For rollback on your stateless instances, I like the pattern of having your single-node running your apps in a Docker container (I had one for Django and one for Nginx), that way the upgrade/downgrade is simply `docker pull For running your DB, I see a few folks suggesting running your DB locally on your node -- if you are an experienced DB operator that might be a good option, but if you're not, I would personally recommend using whatever managed SQL offering your cloud provider has; RDS or Cloud SQL will give you a durable instance with backups & easy restore with a few clicks in the UI, which is hard to beat in terms of ROI. Possibly-controversial recommendation: in general unless you've spent a lot of time working with Terraform/Ansible/etc.

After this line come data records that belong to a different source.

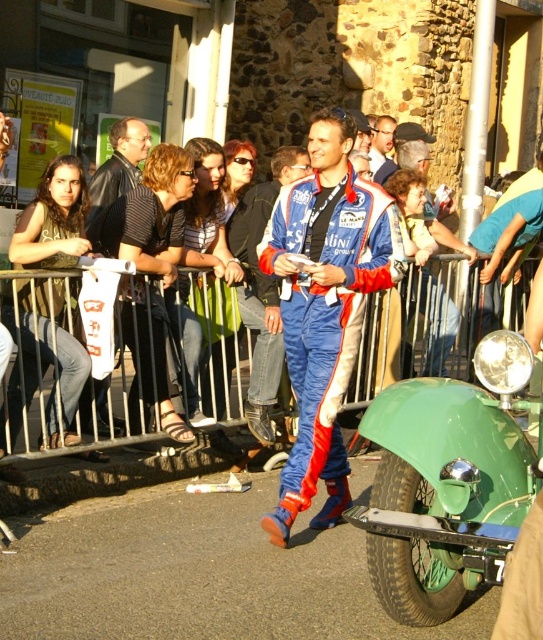
You are a photographer at the event and want to capture both the blue racing suit at center and the blue fabric racing suit at center in a single shot. Which one should you focus on first to ensure both are in frame?

The blue racing suit at center is positioned under the blue fabric racing suit at center, so focusing on the blue fabric racing suit at center first would allow the blue racing suit at center to be captured below it in the frame.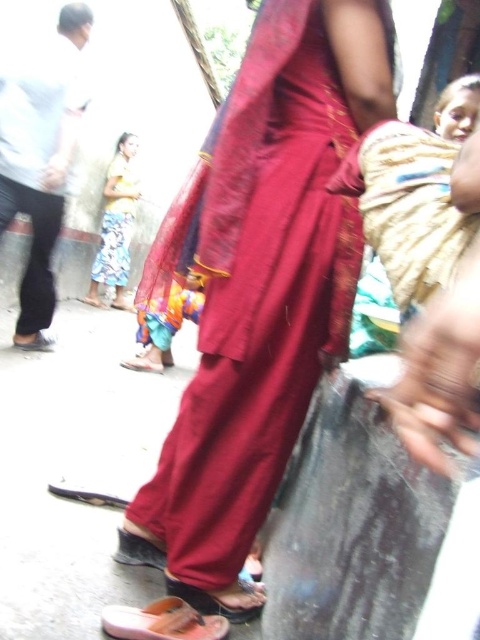
Is point (240, 140) farther from viewer compared to point (196, 588)?

That is False.

Between point (162, 253) and point (194, 588), which one is positioned behind?

The point (162, 253) is behind.

Is point (247, 58) positioned before point (219, 600)?

Yes, it is in front of point (219, 600).

You are a GUI agent. You are given a task and a screenshot of the screen. Output one action in this format:
    pyautogui.click(x=<x>, y=<y>)
    Task: Click on the matte red fabric at center
    The height and width of the screenshot is (640, 480).
    Given the screenshot: What is the action you would take?
    pyautogui.click(x=261, y=280)

This screenshot has height=640, width=480. What do you see at coordinates (162, 621) in the screenshot?
I see `orange rubber sandal at lower center` at bounding box center [162, 621].

Does orange rubber sandal at lower center have a lesser width compared to brown leather sandal at lower center?

No, orange rubber sandal at lower center is not thinner than brown leather sandal at lower center.

Image resolution: width=480 pixels, height=640 pixels. I want to click on orange rubber sandal at lower center, so click(162, 621).

Locate an element on the screen. This screenshot has height=640, width=480. matte red fabric at center is located at coordinates click(x=261, y=280).

Measure the distance between point (303,70) and camera.

Point (303,70) and camera are 38.01 inches apart.

Find the location of a particular element. The image size is (480, 640). matte red fabric at center is located at coordinates (261, 280).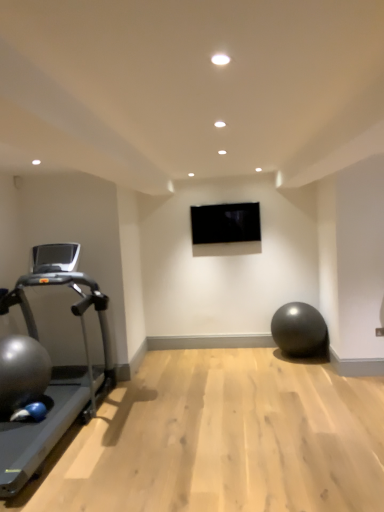
What do you see at coordinates (22, 371) in the screenshot? This screenshot has width=384, height=512. I see `shiny metallic ball at left, which is the first ball in left-to-right order` at bounding box center [22, 371].

The height and width of the screenshot is (512, 384). I want to click on shiny metallic ball at left, the second ball positioned from the back, so click(22, 371).

Locate an element on the screen. The height and width of the screenshot is (512, 384). silver metallic treadmill at left is located at coordinates (55, 368).

The width and height of the screenshot is (384, 512). In order to click on shiny metallic ball at left, which appears as the second ball when viewed from the right in this screenshot , I will do pyautogui.click(x=22, y=371).

Is shiny metallic ball at left, which appears as the second ball when viewed from the right, positioned before black glossy tv at center?

That is True.

Is shiny metallic ball at left, which appears as the second ball when viewed from the right, facing away from black glossy tv at center?

No, black glossy tv at center is not at the back of shiny metallic ball at left, which appears as the second ball when viewed from the right.

Is shiny metallic ball at left, which appears as the second ball when viewed from the right, inside the boundaries of black glossy tv at center, or outside?

shiny metallic ball at left, which appears as the second ball when viewed from the right, is not enclosed by black glossy tv at center.

From a real-world perspective, relative to shiny metallic ball at left, the first ball positioned from the front, is matte black ball at lower right, which is the second ball in front-to-back order, vertically above or below?

matte black ball at lower right, which is the second ball in front-to-back order, is below shiny metallic ball at left, the first ball positioned from the front.

Does matte black ball at lower right, which appears as the 2th ball when viewed from the left, have a lesser height compared to shiny metallic ball at left, the second ball positioned from the back?

In fact, matte black ball at lower right, which appears as the 2th ball when viewed from the left, may be taller than shiny metallic ball at left, the second ball positioned from the back.

Between matte black ball at lower right, marked as the first ball in a back-to-front arrangement, and shiny metallic ball at left, which appears as the second ball when viewed from the right, which one has smaller size?

matte black ball at lower right, marked as the first ball in a back-to-front arrangement, is smaller.

Does matte black ball at lower right, which is the second ball in front-to-back order, turn towards shiny metallic ball at left, the second ball positioned from the back?

No.

Between matte black ball at lower right, which is the second ball in front-to-back order, and black glossy tv at center, which one appears on the right side from the viewer's perspective?

From the viewer's perspective, matte black ball at lower right, which is the second ball in front-to-back order, appears more on the right side.

Would you say matte black ball at lower right, marked as the first ball in a back-to-front arrangement, is inside or outside black glossy tv at center?

matte black ball at lower right, marked as the first ball in a back-to-front arrangement, exists outside the volume of black glossy tv at center.

Based on the photo, who is more distant, matte black ball at lower right, which is the second ball in front-to-back order, or black glossy tv at center?

black glossy tv at center is further away from the camera.

Is matte black ball at lower right, marked as the first ball in a back-to-front arrangement, positioned far away from black glossy tv at center?

matte black ball at lower right, marked as the first ball in a back-to-front arrangement, is far away from black glossy tv at center.

Which object is more forward, black glossy tv at center or silver metallic treadmill at left?

silver metallic treadmill at left is more forward.

Considering the relative positions of black glossy tv at center and silver metallic treadmill at left in the image provided, is black glossy tv at center to the left of silver metallic treadmill at left from the viewer's perspective?

No, black glossy tv at center is not to the left of silver metallic treadmill at left.

Does black glossy tv at center have a larger size compared to silver metallic treadmill at left?

No, black glossy tv at center is not bigger than silver metallic treadmill at left.

Where is `projection screen behind the silver metallic treadmill at left`? projection screen behind the silver metallic treadmill at left is located at coordinates (225, 223).

From a real-world perspective, which is physically above, shiny metallic ball at left, the first ball positioned from the front, or silver metallic treadmill at left?

In real-world perspective, silver metallic treadmill at left is above.

Is shiny metallic ball at left, the first ball positioned from the front, looking in the opposite direction of silver metallic treadmill at left?

Yes, shiny metallic ball at left, the first ball positioned from the front, is positioned with its back facing silver metallic treadmill at left.

Is shiny metallic ball at left, which appears as the second ball when viewed from the right, in front of or behind silver metallic treadmill at left in the image?

shiny metallic ball at left, which appears as the second ball when viewed from the right, is positioned farther from the viewer than silver metallic treadmill at left.

Would you consider shiny metallic ball at left, which appears as the second ball when viewed from the right, to be distant from silver metallic treadmill at left?

No, shiny metallic ball at left, which appears as the second ball when viewed from the right, is not far away from silver metallic treadmill at left.

Is silver metallic treadmill at left bigger than black glossy tv at center?

Yes.

Based on the photo, is silver metallic treadmill at left in front of or behind black glossy tv at center in the image?

In the image, silver metallic treadmill at left appears in front of black glossy tv at center.

Is silver metallic treadmill at left facing away from black glossy tv at center?

silver metallic treadmill at left does not have its back to black glossy tv at center.

From a real-world perspective, who is located higher, silver metallic treadmill at left or shiny metallic ball at left, the second ball positioned from the back?

From a 3D spatial view, silver metallic treadmill at left is above.

This screenshot has width=384, height=512. Identify the location of treadmill above the shiny metallic ball at left, which appears as the second ball when viewed from the right (from the image's perspective). (x=55, y=368).

What's the angular difference between silver metallic treadmill at left and shiny metallic ball at left, the second ball positioned from the back,'s facing directions?

The facing directions of silver metallic treadmill at left and shiny metallic ball at left, the second ball positioned from the back, are 1.43 degrees apart.

Could you tell me if silver metallic treadmill at left is turned towards shiny metallic ball at left, which appears as the second ball when viewed from the right?

Yes, silver metallic treadmill at left faces towards shiny metallic ball at left, which appears as the second ball when viewed from the right.

From the black glossy tv at center, count 2nd balls forward and point to it. Please provide its 2D coordinates.

[(22, 371)]

You are a GUI agent. You are given a task and a screenshot of the screen. Output one action in this format:
    pyautogui.click(x=<x>, y=<y>)
    Task: Click on the ball on the right of shiny metallic ball at left, the first ball positioned from the front
    This screenshot has width=384, height=512.
    Given the screenshot: What is the action you would take?
    pyautogui.click(x=299, y=330)

From the image, which object appears to be farther from silver metallic treadmill at left, black glossy tv at center or matte black ball at lower right, which is the second ball in front-to-back order?

Based on the image, matte black ball at lower right, which is the second ball in front-to-back order, appears to be further to silver metallic treadmill at left.

Looking at the image, which one is located further to silver metallic treadmill at left, matte black ball at lower right, which appears as the 2th ball when viewed from the left, or shiny metallic ball at left, which is the first ball in left-to-right order?

matte black ball at lower right, which appears as the 2th ball when viewed from the left, is positioned further to the anchor silver metallic treadmill at left.

Considering their positions, is silver metallic treadmill at left positioned closer to matte black ball at lower right, which appears as the 2th ball when viewed from the left, than black glossy tv at center?

Based on the image, black glossy tv at center appears to be nearer to matte black ball at lower right, which appears as the 2th ball when viewed from the left.

Based on the photo, considering their positions, is silver metallic treadmill at left positioned closer to shiny metallic ball at left, which appears as the second ball when viewed from the right, than black glossy tv at center?

silver metallic treadmill at left lies closer to shiny metallic ball at left, which appears as the second ball when viewed from the right, than the other object.

Based on their spatial positions, is black glossy tv at center or silver metallic treadmill at left closer to matte black ball at lower right, marked as the first ball in a back-to-front arrangement?

black glossy tv at center is closer to matte black ball at lower right, marked as the first ball in a back-to-front arrangement.

When comparing their distances from shiny metallic ball at left, which is the first ball in left-to-right order, does silver metallic treadmill at left or matte black ball at lower right, which appears as the 2th ball when viewed from the left, seem closer?

silver metallic treadmill at left is closer to shiny metallic ball at left, which is the first ball in left-to-right order.

Which object lies nearer to the anchor point shiny metallic ball at left, which is the first ball in left-to-right order, matte black ball at lower right, marked as the first ball in a back-to-front arrangement, or black glossy tv at center?

The object closer to shiny metallic ball at left, which is the first ball in left-to-right order, is black glossy tv at center.

Looking at the image, which one is located closer to silver metallic treadmill at left, black glossy tv at center or shiny metallic ball at left, the first ball positioned from the front?

shiny metallic ball at left, the first ball positioned from the front, lies closer to silver metallic treadmill at left than the other object.

Identify the location of treadmill between shiny metallic ball at left, which appears as the second ball when viewed from the right, and matte black ball at lower right, which appears as the 2th ball when viewed from the left, from left to right. (55, 368).

Locate an element on the screen. This screenshot has height=512, width=384. projection screen located between shiny metallic ball at left, the second ball positioned from the back, and matte black ball at lower right, which appears as the 2th ball when viewed from the left, in the left-right direction is located at coordinates (225, 223).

I would recommend against using infrastructure-as-code in the early days. It's hard to beat the ROI of a couple clicks in your cloud provider's UI to get your infrastructure set up, you might spend 10-100x more time getting your repeatable build implemented, even if it's just a couple mins vs. a couple hours. Clicking in the UI is not reproducible, but it will get you further than you think. As above though, if you're fluent in these tools and the difference in time-to-provision is very small, then absolutely do this now instead of later. But don't feel like you MUST do it "the right way" from the beginning.